We often get the question “What’s the difference between Cloud, Collocation and Virtualization?”
Lets start from the ground up:
Collocation / Data Centers
Collocation or Data Centers build and maintain facilities which are specifically built to house servers. They offer (4) Key components
- Clean, Uninterrupted Power. This not only keeps the services online , but also extends the life of your servers.
- Consider how much you are spending on power and UPS (maintenance and initial purchase). Usually a server cost $80 – $100 / month to run. @ about 6-8 servers, you should consider moving to a data center.
- Cooling which helps to extend the life of your servers.
- Does your server room has 24/7 cooling? IF not, you should consider moving to a data center. IF yes, consider how much your air conditioner cost to run every month not including the maintenance. Average cost for an A/C running 24/7 is about $300 / month.
- Physical security to ensure only authorized access to your servers.
- Can anyone physically access your servers?

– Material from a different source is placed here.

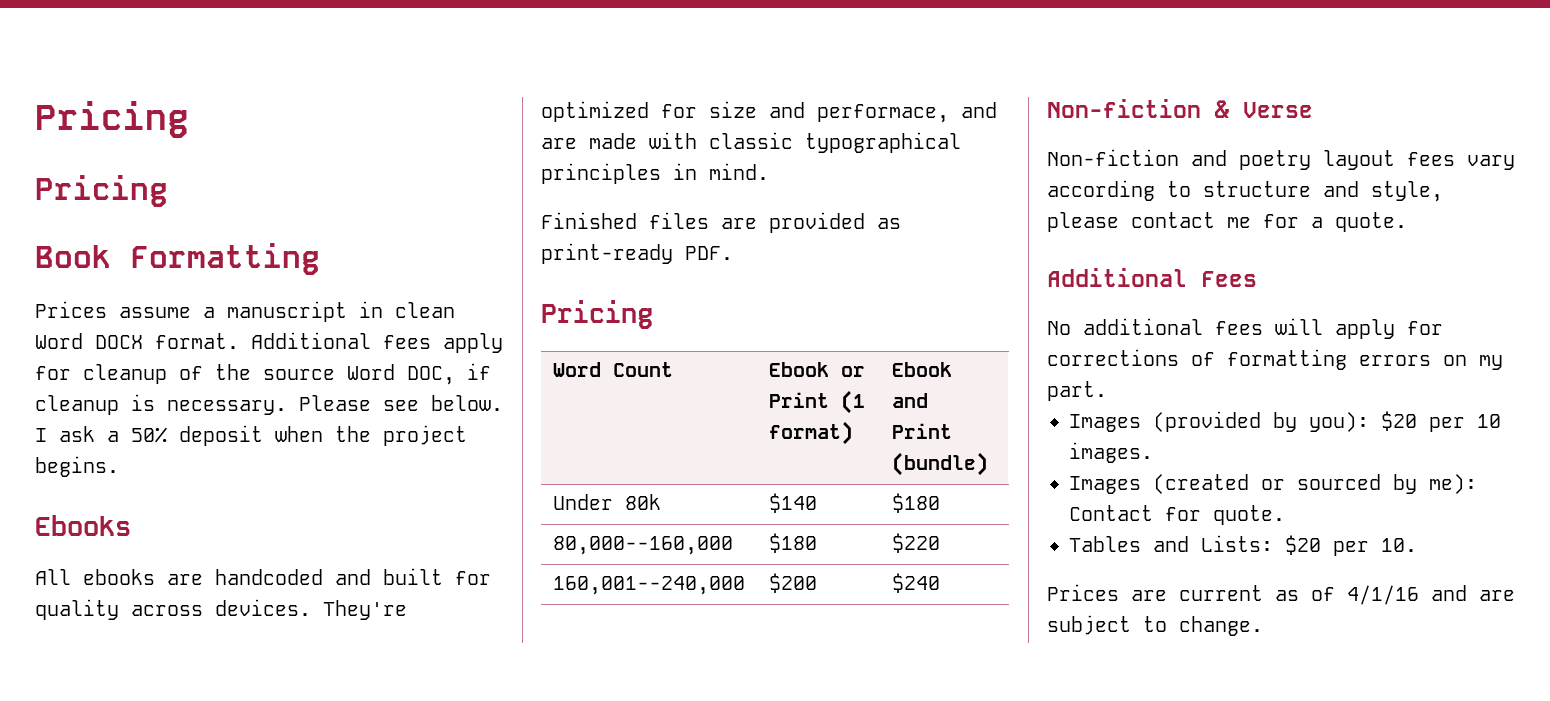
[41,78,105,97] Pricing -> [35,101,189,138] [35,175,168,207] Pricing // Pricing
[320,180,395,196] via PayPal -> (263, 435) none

Once you lose physical access to your servers, your data has been compromised.
- Volume of scale; by housing a lot of servers and service providers in a single physical facility pricing for bandwidth and other services becomes very competitive and thus lower. Pricing for internet access can get as low as $1/Mbps vs $30 / Mbps delivered to your office.
- Do you serve a lot of users outside of your office? Do you get a lot of email? Do you send large files? Consider moving to a data center so your server can have massive amounts of reliable , quick (low latency) bandwidth.
Now that we have our servers in a data center, lets reduce how many servers we need. You may have multiple servers, all running 1 application which do not run at the same time. Using one server to run multiple applications or running several servers in a cluster to run several applications allows you to maximize your resources (CPU, RAM) which newer servers have plenty of as well as gain redundancy and reliability for mission critical applications.
1. Can your applications be virtualized.
2. How many servers do you want to run? (is it cost effective).
3. How important is the application? Can it be run in a cluster (2 physical servers vs. Virtual Servers).
Now that you can have physical servers acting as multiple virtual servers , could we have other companies / people using our “cloud”.
The cloud is nothing more than a LARGE group of servers running virutalization stored at a data center which anyone can use. If you are using a hosted Email solution, you most likely are already using cloud computing.
Not all applications are meant to be on the cloud, but ALOT are.
- Google Email lets you access your email from anywhere in the world
- Google Docs lets you collaborate online , live with other users
- Google Calendar lets you schedule with others online
- Google Contacts syncs all your devices with people you know
- Never lose any or your email, contacts , docs or calendars
File Storage :
- Dropbox.com – up to 100GB online using Amazon S3
- Amazon S3 direct – $0.14 / GB Stored online
Photo Storage :
- photobucket.com – unlimited storage
- Spotify.com – store and listen to your music online
- Redundancy / availability / Access
- cloud providers invest massive amounts of money to create clusters which ensure your virtual machine is always alive or can be moved to a new phsycial host.
- cloud providers should also be in multiple data centers, ensuring your services can be restored to a new geographically diverse physical location.
- cloud providers should also have tier 1 and multiple path internet access (usually based on the data center they choose).
- Latency; does your application require you to be within 10 milliseconds or your server?
- Privacy / Security ; do you store sensitive data? does your corporate philosophy still not trust Amazon, Google or other cloud providers?
- No physical access to your servers ; knowing this is easy to work around but its something you need to plan for.
Moving to the cloud can save you money, reduce IT cost and improve reliability. Know your applications, Know your data but most importantly, KNOW YOUR CLOUD PROVIDER.